As Erin's lips slid down over my length I gasped and lay back on the couch. Relief suffused me: the only sound apart from her wet murmuring and my groaning was the distant noise of traffic. There was no hint at all of that hideous fluting which had dogged me for so long.
The curse had finally been lifted!
A few drinks after work had led from one thing to another and I'd finally got Erin to come back to my apartment for a coffee.
I'd spent the entire evening in tormented horniness at all her teasing. After starting this new job, I'd been approached by several of my female colleagues, but fear of the curse made me rebuff them all. Since I didn't give off any gay vibes, word got around I was some sort of religious type who was saving himself for marriage, so of course the older women I worked with made it a competition to try and break me.
I'd finally succumbed to temptation and let Erin, my manager, 'seduce' me, if pushing her boobs in my face could really be called seduction. It was three weeks since I'd returned from Ireland and there'd been no sign of the curse during all that time, so I decided either the curse was localised to that country or I was finally been shown mercy after so many months of suffering.
As Erin really got to work on me I felt a sudden attack of paranoia and glanced about the room. No, the curse must really have been lifted. It always appeared well before anything like this happened.
"Oh god, you're so hard," Erin gasped. I pulled her off and she giggled with schoolgirlish delight as I turned her onto her tummy, lifted the hem of her skirt up, pulled her pants down and covered her curvy pale butt with hungry kisses. I let my hand slip up inside her blouse over her tummy and to her hanging boobs and teased her hardening nipples between my fingers.
She moaned and wriggled and I held onto her. I knew I should take things slow - it'd been months since I'd had any kind of sexual release - but when Erin began to push her butt up at me, I decided there was no point wasting any more time and mounted her.
I slid into her sticky heat, making her gasp and myself tremble at this long hungered-for sensation. I ran my hands along her ribs and down her smooth stomach as I started fucking her in earnest. I paced myself, but even holding back I was soon eliciting frenzied gasps from her that echoed my own.
"Oh god, more!" she moaned, tossing her long dark hair.
It was then that I heard the tin flute start up.
No. No, no no. No, not now!
The thin notes of the unseen instrument capered through the air and after a cheeky and arrogant trilling it reached a crescendo before falling away.
And then I saw it, sitting on the kitchen bench on the other side of the room and watching me with cruel humour in its dark, glittering eyes. It took the flute from its lips and grinned.
The curse.
So it hadn't been lifted. It had just been biding its time, waiting for me to be lulled into a false sense of security.
'The curse', as I called it, was about three and a half feet tall and dressed all in green: moss green trousers with a gold buckle, a little green velvet vest with glittering buttons worn over a light green blouse trimmed in white lace, and last of all a hat, a tall conical hat of the same moss green as the trousers with a superfluous buckle on it as well for good measure. Dark eyes and an upturned nose set in a pale, pixyish face with a long red beard completed the picture.

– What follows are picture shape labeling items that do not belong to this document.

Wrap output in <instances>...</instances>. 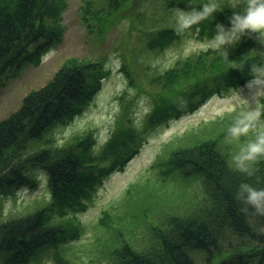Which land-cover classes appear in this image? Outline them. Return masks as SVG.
I'll return each mask as SVG.
<instances>
[{
    "label": "trees",
    "instance_id": "1",
    "mask_svg": "<svg viewBox=\"0 0 264 264\" xmlns=\"http://www.w3.org/2000/svg\"><path fill=\"white\" fill-rule=\"evenodd\" d=\"M146 1L188 13L181 25L165 24L141 34L144 49L152 54L186 36L214 37L222 30L218 25L230 28L233 13L243 14L249 3L239 0L233 7L229 0ZM134 2L95 0L96 7L88 2L83 16L88 25L95 19L103 35ZM67 6V0H0V79L25 63L40 64L61 42ZM120 69L137 93L145 90L149 95L147 124L136 127L127 116L128 103L99 150L91 128L76 132L62 145L53 129L72 121L95 98L111 74L103 58L64 60L52 79L29 91L17 110L0 119V198L22 187L36 188L39 173L46 175L51 192L49 199L36 198L17 212L0 214V264H44L45 256L49 264H80L65 244L79 235L78 212L87 208L97 187L139 150L151 128L193 112L214 93L264 72V36H243L237 43L186 56L162 72L151 71L147 87L136 80L125 59ZM261 103L264 117V95ZM227 120L235 128L256 130L244 112L236 110L177 135L188 142L167 143L153 163L163 186L150 179L132 183L121 205L103 210L98 225L108 233L96 241L95 264H264V214L236 195L242 183L264 186V153L249 159L248 166L232 163L209 138ZM173 172L179 175L170 176ZM181 176L186 185L196 181L202 196L194 197L200 198L194 206L171 208L169 203L186 198L177 199L164 181Z\"/></svg>",
    "mask_w": 264,
    "mask_h": 264
},
{
    "label": "rangeland",
    "instance_id": "2",
    "mask_svg": "<svg viewBox=\"0 0 264 264\" xmlns=\"http://www.w3.org/2000/svg\"><path fill=\"white\" fill-rule=\"evenodd\" d=\"M67 1L68 6L63 12L62 24L65 30L61 42L44 55L40 64L25 63L19 70L11 69L0 79V119H2L21 106L24 96L29 91L42 87L52 79L64 60L70 57L104 59L105 65L111 69V74L102 81L90 105L76 115L72 121L66 124L59 123L53 129L55 140L61 145L68 138H72L76 132L91 128L97 140L94 146L96 150H99L109 138L116 118H120L121 110L127 109L128 103L127 116L133 119L139 130L145 127L150 111L147 97L149 95L145 90L137 93L136 86L120 69L124 59L130 65L131 73L135 75L136 80L145 83L147 87L149 72H162L186 56H193L208 48H221L228 45L220 44L215 38L217 34L212 38L186 36L162 52L147 53L144 49L145 38H141L145 30L165 24L181 25L185 23L188 13L185 11L170 12L162 3L135 0L131 6L133 8H129L125 14L121 15V20L117 24H112L101 35L95 19L88 21L91 24L88 25L83 16L87 3L92 2L95 6V0ZM229 1L232 6L240 4L239 0ZM133 14L136 16L130 22L128 19ZM251 34L253 33L249 32L244 37ZM228 39L230 41L233 39V33H228ZM263 95L264 72L258 73L256 77L241 86L213 94L195 112L172 118L167 124L159 123L151 128L139 150L122 167H117L104 179L93 197L87 200V208L78 212L82 229L76 238L70 239L65 244L66 250L73 255V258L79 260L80 264H95L92 260L99 251L96 241L99 238H105L108 233L98 225L103 210L121 205L122 198L132 183L147 179L161 183L157 179L159 176L153 163L164 152V147L171 140L169 146L189 141L188 139L181 141L176 138L177 135L180 136L190 129L199 128L226 113L241 110L254 124L256 129L254 132L241 126L235 128L234 124L227 120V122H221L222 128L211 134L209 138L217 141L218 147L228 155L232 163L239 167L250 165L252 161L244 159L248 153L246 147L264 139V117L261 103ZM233 129H236L235 133ZM243 130H246L245 134L248 139L244 137ZM238 142H240L239 145H237ZM236 157H241V159L237 160ZM40 174H38L36 188L26 186L17 189L10 196L0 198V214L5 216L8 212H17L26 204H31L36 198L41 200L51 198L47 177L45 174ZM178 175V172H173L170 176ZM184 180L185 177L181 176L169 177L164 181L165 186L170 188L169 191L178 195L177 199L183 196L186 198L185 203L182 200L176 201L175 204L169 203L171 208L184 209L194 206L202 196L203 190L199 188L196 181L186 185ZM160 186L163 184L161 183ZM199 196V199L194 198ZM144 227L146 229V226ZM141 231L138 230L136 233L138 238ZM132 236L135 235L132 234ZM49 261V257L43 258L44 264H49ZM104 263L103 261L102 264Z\"/></svg>",
    "mask_w": 264,
    "mask_h": 264
},
{
    "label": "clouds",
    "instance_id": "3",
    "mask_svg": "<svg viewBox=\"0 0 264 264\" xmlns=\"http://www.w3.org/2000/svg\"><path fill=\"white\" fill-rule=\"evenodd\" d=\"M235 6L234 4L233 7ZM218 28L223 29V31L218 32L215 38L222 45L237 43L249 32L264 36V0H249L247 9L243 14L233 13L230 28H226L224 25H218ZM230 32L233 33L231 41L228 39ZM232 131L235 133L236 129ZM262 153H264V139L252 143L244 159H252ZM236 159L240 160L241 157H236ZM236 195L238 199L250 205L257 213L264 214V186L256 187L242 183Z\"/></svg>",
    "mask_w": 264,
    "mask_h": 264
}]
</instances>
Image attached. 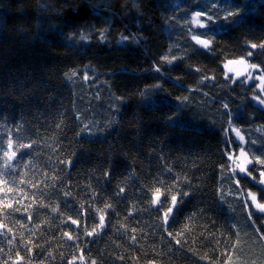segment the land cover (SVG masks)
Returning <instances> with one entry per match:
<instances>
[{"label": "trees", "instance_id": "obj_1", "mask_svg": "<svg viewBox=\"0 0 264 264\" xmlns=\"http://www.w3.org/2000/svg\"><path fill=\"white\" fill-rule=\"evenodd\" d=\"M212 4L0 0V264H264L248 197L264 203L261 166L228 159L264 158V55L246 57L264 42V0H215L213 23L194 27ZM242 56L262 66L247 84L225 67Z\"/></svg>", "mask_w": 264, "mask_h": 264}, {"label": "snow or ice", "instance_id": "obj_2", "mask_svg": "<svg viewBox=\"0 0 264 264\" xmlns=\"http://www.w3.org/2000/svg\"><path fill=\"white\" fill-rule=\"evenodd\" d=\"M214 12H218V8H217V6L215 4V0H213L212 7L209 10L205 11V10L202 9L201 11H197V12H195L193 14V20H192L193 26L194 27H198L199 29H206L211 23H213V13ZM232 15H233V13L229 12V17L232 16ZM197 17H202L203 20L198 21L196 19ZM229 17H225V20H227ZM204 35H206V33L193 34L191 39L195 42L196 45L201 46L203 49L208 50V51H213L214 49H212L211 46L214 43V41H212L210 39L202 38V36H204ZM100 37H101V39H105L106 38L105 37V32H101L100 33ZM72 38H73V36L70 35L69 39H72ZM86 38L87 37L85 36L84 33L80 34V39L81 40H84ZM128 39H129V37L122 36L121 37V41H118V43H122L123 41H126ZM257 49L260 50L259 51L260 55H264V42L259 43V44H257V43L248 44L247 45L246 57L247 58H251V57L256 56L258 53L255 50H257ZM246 57L242 56L238 61H228V63H234L235 62V63L245 64L247 66V68H251V69H255V70H261V67H262L261 65L255 64V63H249L248 59ZM176 58L177 57H175V56H173L171 59H169L168 56L161 57V59L163 61H166L169 64H171ZM225 67H227V64L225 65ZM154 70L157 73L161 72V68L159 66L155 67ZM196 71L199 72L200 69L197 68ZM71 75L74 76V75H76V73L73 72ZM236 75H237V77H240V76L245 75V73H237ZM247 76H248V79L241 81V83L247 84L250 80H252L253 77H252V73L251 72H248ZM84 79L88 80L89 77L87 75H85ZM205 79H212V77H205ZM226 79H228V77H226ZM255 79L260 81V84L257 85V87L260 89V93L262 95H264V71L261 72V75L256 76ZM155 87L159 88V85H155ZM146 94H147V90L140 92V96L141 97H144ZM254 98L257 99L258 102L261 105H264V99H261L259 96H256ZM223 107L225 109H227L229 106H228V104H224ZM225 131H227V129ZM231 131L235 133L236 137L238 138V140L242 144L246 142V138H245L244 135L241 134L240 129L232 128ZM252 143L255 144L256 141H252ZM9 147H11V143L9 144ZM22 147L28 148V147H30V145H22ZM4 155L6 157H8V153L7 152H5ZM15 155H16V153L13 152L12 153V157H15ZM12 157H9V159H11ZM241 158H243V162L237 164L238 171L240 173H243V174H246L248 176H251L252 175V169L249 168L248 166L249 165H253L254 166V164H259L261 166V171L259 172V176H260L261 179L259 180V184L260 185H264V158H261L259 156L255 157L254 159L253 158H249V153L244 148H241L239 157H235L234 158L232 155L228 156V159L229 160H233L234 162L237 161V160H240ZM105 175L107 176L109 174L106 173ZM237 183H239V182H237ZM123 191H124V189L121 188L120 192H123ZM163 195H166V193L161 192V190L159 188L155 189V192L153 194V198H152L151 203L153 205H156L158 203V201H160V197L163 196ZM183 195L186 196V195H188V193H183ZM248 197L252 201V205H250L249 207L254 206L255 209L259 213H264V203L258 202L257 196L255 194L251 193V192L248 193ZM260 199H264V196L260 195ZM178 202L179 201L177 199V196L176 195H172L171 196L172 206L168 207L163 213V218H164V223L165 224H167V222L169 220V217L172 214L173 209H174L175 205ZM7 207H11V206L9 205ZM108 207H111V206L110 205H106V208H108ZM53 211H55V209H53ZM101 211H103V210H101ZM252 215H253V213L249 212V219L252 218ZM70 221H71L72 224L77 225V227L80 226L79 219H71L70 218ZM103 227H105V216L103 214H101L100 217H99V224L96 225V227L92 228L91 230L86 231L85 234L87 236H94V235L97 234V230L98 229H102ZM64 236L67 237L68 240H72L73 239V236L71 234H69L68 232H65ZM260 239L264 240V235L260 236ZM80 259L84 260L85 257L83 255H81ZM69 264H73V262L70 261ZM92 264H96V262L92 261Z\"/></svg>", "mask_w": 264, "mask_h": 264}, {"label": "rangeland", "instance_id": "obj_3", "mask_svg": "<svg viewBox=\"0 0 264 264\" xmlns=\"http://www.w3.org/2000/svg\"><path fill=\"white\" fill-rule=\"evenodd\" d=\"M226 69H227V73L233 75L234 78H236V79L244 78L245 76H247V73H248V72H251L252 75H253V72L256 71L255 69L247 68V66H246L245 64H240V63H235V62H234V63H229V64L227 65ZM237 73H245V75L240 76V77H237V75H236ZM239 155H240V152H239V153H235L233 157H234V158H235V157H239ZM232 162H233L234 169H235L236 171H238V169H237V164H238V163H242V162H243V158H241L240 160H237V161H235V162L232 160ZM250 200H251V199H250ZM251 203H252V201H251ZM252 208H253L254 211L257 212L258 214H262V215H263V220H262V222L264 223V213H259V212L255 209L254 206H252Z\"/></svg>", "mask_w": 264, "mask_h": 264}, {"label": "water", "instance_id": "obj_4", "mask_svg": "<svg viewBox=\"0 0 264 264\" xmlns=\"http://www.w3.org/2000/svg\"><path fill=\"white\" fill-rule=\"evenodd\" d=\"M261 178H260V176L258 177V181L255 183V186H256V188L260 191V192H262V194H264V185H260L259 184V180H260Z\"/></svg>", "mask_w": 264, "mask_h": 264}]
</instances>
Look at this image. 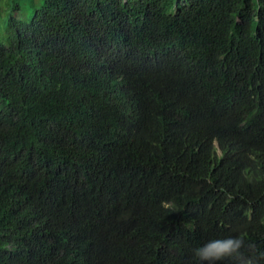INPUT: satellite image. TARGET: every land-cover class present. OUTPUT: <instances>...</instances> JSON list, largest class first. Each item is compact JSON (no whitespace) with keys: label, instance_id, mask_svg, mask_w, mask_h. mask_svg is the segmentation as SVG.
<instances>
[{"label":"trees","instance_id":"obj_1","mask_svg":"<svg viewBox=\"0 0 264 264\" xmlns=\"http://www.w3.org/2000/svg\"><path fill=\"white\" fill-rule=\"evenodd\" d=\"M8 34L0 264H264V0H44Z\"/></svg>","mask_w":264,"mask_h":264},{"label":"clouds","instance_id":"obj_2","mask_svg":"<svg viewBox=\"0 0 264 264\" xmlns=\"http://www.w3.org/2000/svg\"><path fill=\"white\" fill-rule=\"evenodd\" d=\"M245 247L244 239L240 236L214 239L194 250V255L203 262L216 264L226 259L234 261V264H259L253 257H246L242 249ZM264 259V253L260 254Z\"/></svg>","mask_w":264,"mask_h":264},{"label":"rangeland","instance_id":"obj_3","mask_svg":"<svg viewBox=\"0 0 264 264\" xmlns=\"http://www.w3.org/2000/svg\"><path fill=\"white\" fill-rule=\"evenodd\" d=\"M44 0H18L20 9L14 11L12 9L11 0H0V44L9 45L8 26L10 19L29 23L37 9H40Z\"/></svg>","mask_w":264,"mask_h":264}]
</instances>
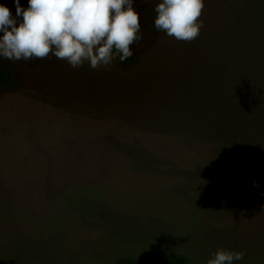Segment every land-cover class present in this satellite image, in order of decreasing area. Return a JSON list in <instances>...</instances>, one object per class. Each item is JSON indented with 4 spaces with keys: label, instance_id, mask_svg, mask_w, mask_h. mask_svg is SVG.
Returning <instances> with one entry per match:
<instances>
[{
    "label": "rangeland",
    "instance_id": "obj_1",
    "mask_svg": "<svg viewBox=\"0 0 264 264\" xmlns=\"http://www.w3.org/2000/svg\"><path fill=\"white\" fill-rule=\"evenodd\" d=\"M159 2H133L141 31L129 64L0 58L15 80L0 91V264H116L163 248L192 264L221 248L244 253L236 264H264V197H226V178L204 197L196 181L223 165L165 136L167 124L182 132L220 101L217 84L234 82L229 71L252 78L255 57L264 64V0H204L191 42L155 30ZM0 4L21 19L15 0ZM228 54L238 55L233 65L218 67ZM121 150L173 152L180 175L139 170Z\"/></svg>",
    "mask_w": 264,
    "mask_h": 264
},
{
    "label": "clouds",
    "instance_id": "obj_2",
    "mask_svg": "<svg viewBox=\"0 0 264 264\" xmlns=\"http://www.w3.org/2000/svg\"><path fill=\"white\" fill-rule=\"evenodd\" d=\"M134 0H15L16 17L0 4V58L9 61L64 59L73 67L92 69L134 55L141 31ZM204 0H160L154 28L179 41L191 42L203 26ZM253 186H258L253 182ZM243 252L217 249L207 264H233Z\"/></svg>",
    "mask_w": 264,
    "mask_h": 264
},
{
    "label": "trees",
    "instance_id": "obj_3",
    "mask_svg": "<svg viewBox=\"0 0 264 264\" xmlns=\"http://www.w3.org/2000/svg\"><path fill=\"white\" fill-rule=\"evenodd\" d=\"M259 39L263 44L257 42L258 45L264 48V38ZM246 55L247 53H242V56ZM227 56L224 60L218 59V65L221 64L218 67L229 68L228 66L233 65V60L236 61L238 55L228 54ZM260 58L262 57H255L256 69L246 71L251 72L252 78L242 77L246 74L232 70L229 71L232 75L231 81H234L231 85L226 84L219 87L217 84V96L220 100L217 101L218 103L223 102L221 98L223 99L224 94H226L225 97L235 94V100H224V104H210L206 107L209 112L207 111L204 116L200 115L201 112L198 116L200 119H190L187 125L180 126L184 129L182 132L178 128L172 129L170 123L165 127L170 128L165 131L168 143H183L184 146L194 147L205 154L206 161L214 156L223 165L222 168L215 166L214 170L217 173L205 172L207 179L205 183L196 181L200 188L209 190L204 197H215L217 194L214 190L216 187L212 184L215 178L231 180L233 189L229 193H223L226 197H264V64ZM132 60L133 58L130 57L123 62L119 60V62L129 64ZM14 84L15 80L11 72L6 68L0 69V91ZM199 106H202V103L195 106L198 107L194 110L195 112L200 110ZM258 146L261 148L260 154L254 152V148ZM209 150H213L214 155H208ZM167 153L168 155L158 158L155 153L143 152L135 155L128 150L120 151V154L139 170L152 174L158 173L167 178L177 177L180 175L179 169L175 166L178 162L174 160L173 152ZM166 156L171 159H167ZM254 181L258 186H253ZM192 263L191 258L171 248H163L151 253L146 261L126 257L116 262V264ZM236 263L237 261L234 260L233 264Z\"/></svg>",
    "mask_w": 264,
    "mask_h": 264
}]
</instances>
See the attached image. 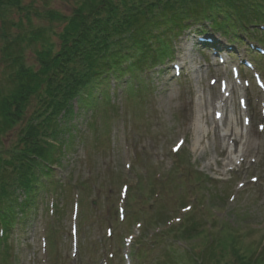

I'm sure you've seen this sort of thing before: on the sign of a plastic-paddy Irish pub or a St. Patrick's Day Party flier or on the front of a cereal box.
Yes, I called it 'the curse', but anyone who didn't know how evil it was would laugh and say it was 'just a leprechaun'.
With a wink, the leprechaun hopped onto its feet, brought the tin flute to its lips once more and began to play a rousing jig.
At the first sound of the flute my previously eager strokes had slowed, but now at the appearance of the creature and its spirited dancing I came to a complete standstill.
"What's the matter?" asked Erin, looking at me over her shoulder. She pushed her hips back against me and groaned lustily, but it was no use. I rapidly lost hardness as all desire drained from me at the sound of that diabolical flute and the spirited and ridiculous dancing of its diminutive owner.
Who doesn't know what happened next? Erin, her pride wounded by my inability to get hard again, grabbed her handbag and stormed out, muttering about gay men in denial. I lay there with a terminal case of soft cock as the leprechaun finished its little jig and took the tin flute from its lips. It swept the hat from its head and bowed with an arrogant flourish.
You had to give it to the creature, it was a consummate showman.
I stared at the thing balefully as I put my clothes back on, wincing at the frustration that wracked my body.
"Ah, now that t'was a pretty lass," said the leprechaun in its high, girlish voice. It sat down on the counter and kicked its legs back and forth, considering me with a malicious smile on its lips. "A pretty raven-haired beauty and no mistakin'."
"Shut up," I said.
"Aye, t'was a dreadful thing to leave such a pretty one unsatisfied and pantin' for more..."
I slumped back on the couch. "Just shut up."